Reply To: Crusades

#16347

It does indeed help, thank you for the elaboration, though it is hard to wrap my mind around some of the reasoning behind it.

Here’s my thinking: These were very different times and in an age before the market was a widespread fact of life, people saw each other much more as rivals and a threat to each other than today, where it is cemented somewhere in the conscience of most people that we can benefit from the division of labor and cooperation with each other. Violence was ubiquitous, thus people in general and the nobility specifically were brought up to expect fighting as a fact of life, and in this culture it was their duty to excel in warfare and to showcase this in combat. On the other hand, before the ideas of individual liberty were properly understood, the clergy believed it had a divine duty to spread the ideas of Christianity and thereby save the souls of ordinary people in any way they could. Though, being human, I am sure the Church authority did not exactly frown upon the idea of spreading their power and influence and therefore embraced these crusades all the more eagerly. Would that be about right in your view?

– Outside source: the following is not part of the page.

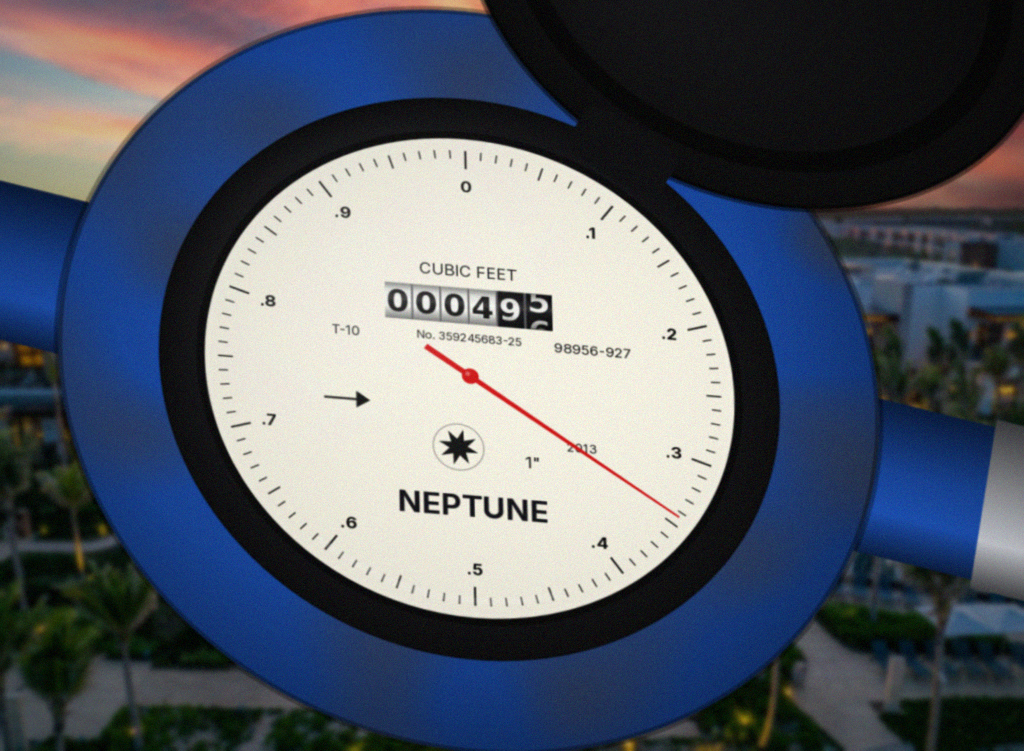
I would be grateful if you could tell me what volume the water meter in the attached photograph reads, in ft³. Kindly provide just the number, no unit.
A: 495.34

You mention that the clergy more or less accepted warfare as a fact of life and that the best they could do was at least to channel this aggression against non-Christians and heretics. Were there any attempts to stop the bloodshed in any form, regardless? To say killing people may not be the best way, even if they are non-Christians. How widespread was this idea?

You use the term “temporal” twice, the meaning of which I cannot pin down precisely. On Wikipedia I read that it means the political power that the popes wielded, as opposed to spiritual authority, though it seems you are using it as a synonym of “secular”.

I hope I am not showering you with too many questions and I appreciate your engaging in the discussions!